The results are expected on July 2 and will be finalized July 22.
The April election was cheered as a huge success after voters turned out in higher-than-expected numbers, despite a barrage of Taliban threats and low-level attacks, says the Guardian:
"There were fears on Saturday that voters might stay away after the emotion of the first round dissipated and the Taliban ramped up their threats. But the weather co-operated and on a sunny morning queues formed outside polling stations around the country before their 7am opening."
Insurgents have threatened to target polling stations, and officials are desperate to repeat the sucess of the April vote. Police and soldiers are searching almost every car on Kabul's roads Saturday in an attempt to thwart suicide attackers.
But officials tell the BBC they fear a close outcome more than Taliban attacks: "That would allow the supporters of whoever loses to reject defeat, possibly throwing the country back into war along ethnic lines."

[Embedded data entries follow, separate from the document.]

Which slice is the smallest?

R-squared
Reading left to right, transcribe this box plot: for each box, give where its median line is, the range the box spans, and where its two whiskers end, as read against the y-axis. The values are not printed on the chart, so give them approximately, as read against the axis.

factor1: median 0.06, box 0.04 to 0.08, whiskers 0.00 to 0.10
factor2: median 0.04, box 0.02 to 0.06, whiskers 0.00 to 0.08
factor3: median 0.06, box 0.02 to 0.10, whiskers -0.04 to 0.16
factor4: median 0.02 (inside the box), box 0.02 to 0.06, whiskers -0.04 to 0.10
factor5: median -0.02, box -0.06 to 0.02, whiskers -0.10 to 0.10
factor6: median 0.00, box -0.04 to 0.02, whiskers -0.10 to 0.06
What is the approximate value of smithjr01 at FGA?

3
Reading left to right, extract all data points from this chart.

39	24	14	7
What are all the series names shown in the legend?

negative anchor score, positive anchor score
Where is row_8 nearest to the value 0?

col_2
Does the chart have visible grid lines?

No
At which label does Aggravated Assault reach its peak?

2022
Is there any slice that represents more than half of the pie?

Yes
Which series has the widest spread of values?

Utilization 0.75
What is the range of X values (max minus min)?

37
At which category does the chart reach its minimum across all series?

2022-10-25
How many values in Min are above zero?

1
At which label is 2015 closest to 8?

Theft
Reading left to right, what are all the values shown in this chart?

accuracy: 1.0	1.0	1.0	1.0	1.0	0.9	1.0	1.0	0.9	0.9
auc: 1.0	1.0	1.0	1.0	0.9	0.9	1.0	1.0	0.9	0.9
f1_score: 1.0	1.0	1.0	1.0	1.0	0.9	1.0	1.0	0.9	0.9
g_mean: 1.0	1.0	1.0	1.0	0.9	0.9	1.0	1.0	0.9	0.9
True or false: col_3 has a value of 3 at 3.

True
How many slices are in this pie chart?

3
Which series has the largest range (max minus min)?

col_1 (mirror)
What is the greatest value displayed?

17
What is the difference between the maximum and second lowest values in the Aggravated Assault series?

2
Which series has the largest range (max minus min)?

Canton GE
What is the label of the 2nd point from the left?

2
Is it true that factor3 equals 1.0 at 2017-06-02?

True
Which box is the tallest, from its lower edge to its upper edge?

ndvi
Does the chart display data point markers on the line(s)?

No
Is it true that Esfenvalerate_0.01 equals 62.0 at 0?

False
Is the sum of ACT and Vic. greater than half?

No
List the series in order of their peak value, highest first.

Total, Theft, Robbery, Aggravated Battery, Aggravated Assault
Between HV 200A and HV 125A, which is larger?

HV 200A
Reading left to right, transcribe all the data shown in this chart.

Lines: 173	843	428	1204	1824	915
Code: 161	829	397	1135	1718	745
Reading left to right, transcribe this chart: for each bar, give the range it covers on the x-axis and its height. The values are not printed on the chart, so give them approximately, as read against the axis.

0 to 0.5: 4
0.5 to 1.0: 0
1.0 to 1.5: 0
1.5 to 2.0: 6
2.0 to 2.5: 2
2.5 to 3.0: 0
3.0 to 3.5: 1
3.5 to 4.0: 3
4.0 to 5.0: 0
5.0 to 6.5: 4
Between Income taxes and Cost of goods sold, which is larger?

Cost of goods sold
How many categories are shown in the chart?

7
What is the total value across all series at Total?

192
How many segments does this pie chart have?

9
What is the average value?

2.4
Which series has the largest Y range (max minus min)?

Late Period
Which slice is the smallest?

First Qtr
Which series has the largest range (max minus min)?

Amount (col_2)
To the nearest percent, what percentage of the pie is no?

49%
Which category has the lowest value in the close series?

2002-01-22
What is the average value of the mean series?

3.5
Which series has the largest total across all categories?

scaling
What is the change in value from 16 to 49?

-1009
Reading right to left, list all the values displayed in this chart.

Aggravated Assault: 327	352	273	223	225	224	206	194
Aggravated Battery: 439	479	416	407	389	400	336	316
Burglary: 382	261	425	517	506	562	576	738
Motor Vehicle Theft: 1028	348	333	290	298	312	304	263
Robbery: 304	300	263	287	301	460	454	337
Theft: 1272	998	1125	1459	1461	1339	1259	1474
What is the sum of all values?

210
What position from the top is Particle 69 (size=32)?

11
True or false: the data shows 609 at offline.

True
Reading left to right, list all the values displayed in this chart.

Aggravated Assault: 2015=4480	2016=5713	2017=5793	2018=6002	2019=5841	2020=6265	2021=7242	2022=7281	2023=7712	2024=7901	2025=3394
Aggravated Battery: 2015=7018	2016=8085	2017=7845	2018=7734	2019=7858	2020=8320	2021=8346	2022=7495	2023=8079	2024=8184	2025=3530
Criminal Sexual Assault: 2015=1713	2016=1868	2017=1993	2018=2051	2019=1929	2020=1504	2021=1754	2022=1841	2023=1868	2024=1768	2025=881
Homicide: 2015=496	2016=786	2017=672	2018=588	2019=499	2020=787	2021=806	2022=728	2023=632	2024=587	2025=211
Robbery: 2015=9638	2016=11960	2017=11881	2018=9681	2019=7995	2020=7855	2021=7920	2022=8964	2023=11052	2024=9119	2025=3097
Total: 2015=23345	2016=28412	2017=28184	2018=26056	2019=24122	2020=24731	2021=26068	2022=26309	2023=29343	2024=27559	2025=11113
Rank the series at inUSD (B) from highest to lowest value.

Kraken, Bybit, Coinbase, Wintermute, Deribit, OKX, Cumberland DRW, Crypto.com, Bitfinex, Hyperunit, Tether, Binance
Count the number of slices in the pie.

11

Update at 10:14 a.m. ET. 150 Incidents:
Reporting from Kabul, NPR's Sean Carberry send us this update on the security situation:
"According to the Afghan ministry of interior, there were about 150 security incidents today — everything from rocket attacks to sticky bombs. There were almost 300 on April 5. It's possible today's number will gradually be revised upward.
"So far, 10 Afghan Army and Police killed and dozens more wounded. 14 civilians killed including at least one child, and more than 40 more injured. 19 insurgents reported killed."